Most of us have probably thought about what we’d do if we won the lottery. From the more financially responsible options—pay off student loans, buy a house, invest in retirement accounts—to the more far-fetched (lifetime supply of chocolate, anyone?), the possibilities are endless.
This week, that dream came true for Marie Holmes, a single mother of four from North Carolina who won $188 million from Powerball.
Accounts of Holmes’ win mention that until recently, she had been working two jobs at McDonald’s and Walmart to support her children, one of whom lives with cerebral palsy. And although we don’t have in-depth details about Holmes’ job situation or family life, the basics of her story—working more than one low-wage job and struggling to take care of her children—echo the experiences of women across the country.

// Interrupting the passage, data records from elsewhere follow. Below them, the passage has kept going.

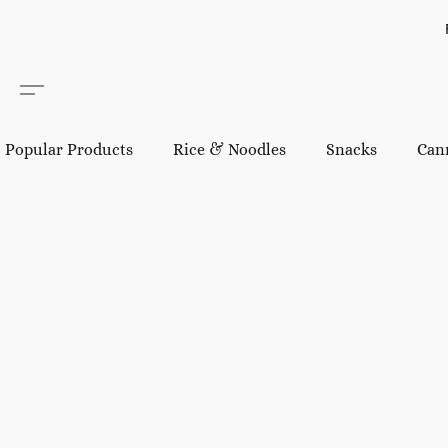
Popular Products
Rice & Noodles
Snacks
Can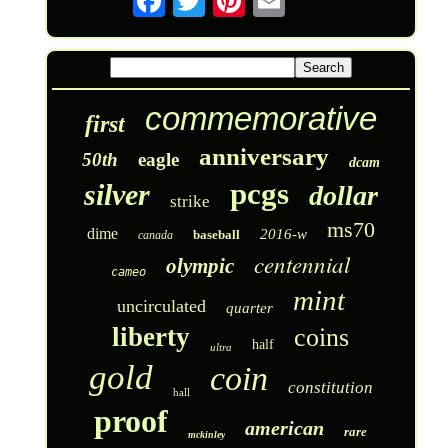
commemorative
first
anniversary
50th
eagle
dcam
pcgs
silver
dollar
strike
ms70
dime
2016-w
baseball
canada
centennial
olympic
cameo
mint
uncirculated
quarter
liberty
coins
half
ultra
gold
coin
constitution
hall
proof
american
rare
mckinley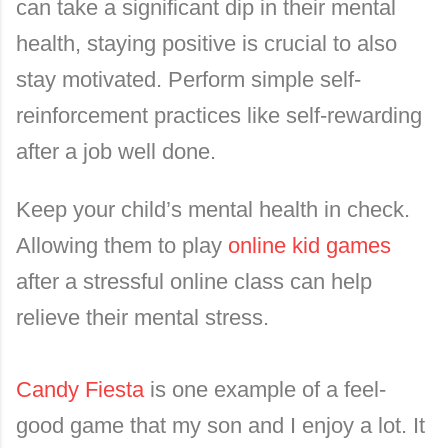
can take a significant dip in their mental
health, staying positive is crucial to also
stay motivated. Perform simple self-
reinforcement practices like self-rewarding
after a job well done.
Keep your child’s mental health in check.
Allowing them to play
online kid games
after a stressful online class can help
relieve their mental stress.
Candy Fiesta
is one example of a feel-
good game that my son and I enjoy a lot. It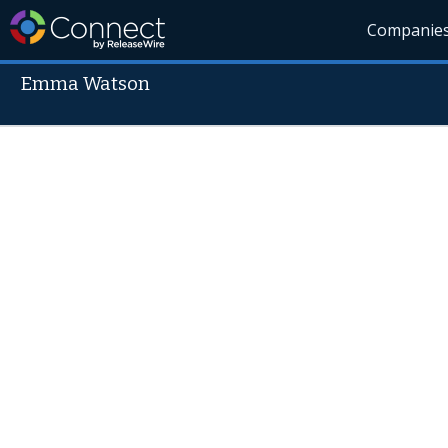
Companie
Emma Watson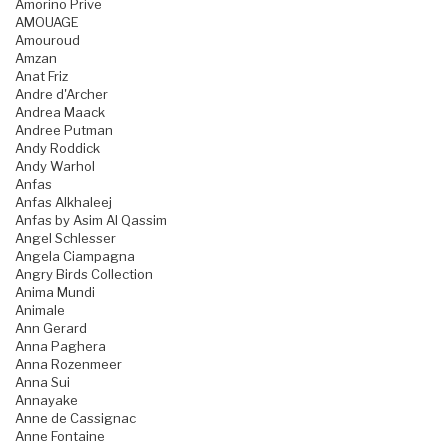
Amorino Prive
AMOUAGE
Amouroud
Amzan
Anat Friz
Andre d'Archer
Andrea Maack
Andree Putman
Andy Roddick
Andy Warhol
Anfas
Anfas Alkhaleej
Anfas by Asim Al Qassim
Angel Schlesser
Angela Ciampagna
Angry Birds Collection
Anima Mundi
Animale
Ann Gerard
Anna Paghera
Anna Rozenmeer
Anna Sui
Annayake
Anne de Cassignac
Anne Fontaine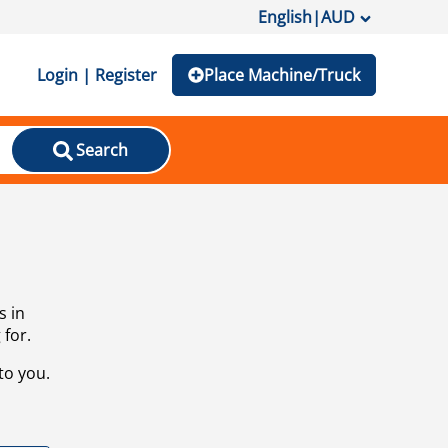
English
|
AUD
Login | Register
Place Machine/Truck
Search
s in
 for.
to you.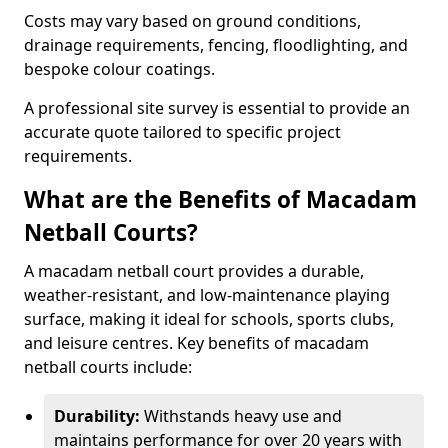
Costs may vary based on ground conditions,
drainage requirements, fencing, floodlighting, and
bespoke colour coatings.
A professional site survey is essential to provide an
accurate quote tailored to specific project
requirements.
What are the Benefits of Macadam
Netball Courts?
A macadam netball court provides a durable,
weather-resistant, and low-maintenance playing
surface, making it ideal for schools, sports clubs,
and leisure centres. Key benefits of macadam
netball courts include:
Durability:
Withstands heavy use and
maintains performance for over 20 years with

Millions of women like Marie Holmes are single mothers working in low wage jobs to support their families. We know that one in five families with children is headed by a single working mother. Many of those single mothers work in low-wage jobs: women represent nearly two-thirds of minimum wage workers, and 22 percent of minimum wage workers are women of color. What does that mean for these women and their families? A woman working full time, year round at the federal minimum wage earns just $14,500—more than $4,000 below the poverty line for a family of three. And all too often, workers cannot get enough hours at their jobs to make ends meet.
Many women like Holmes end up juggling more than one low-wage job just to get by. But to complicate things further, women in low-wage jobs face scheduling challenges that make it difficult to meet their responsibilities outside work. Securing reliable child care or taking care of a sick child become even more difficult when workers are assigned shifts just a day or two ahead of time or are required to be on call for long periods of time. The odds may be stacked against those who play the lottery—but with unlivable wages and unpredictable scheduling, the odds are almost equally stacked against women in low-wage jobs and their families.
Winning the lottery is a pipe dream for most of us—but it shouldn’t be the only shot at a secure future. Women workers deserve decent pay and fair work schedules. NWLC is committed to continuing the work for policies that support women like Marie Holmes and their families—because winning the lottery shouldn’t be their only hope for a better life.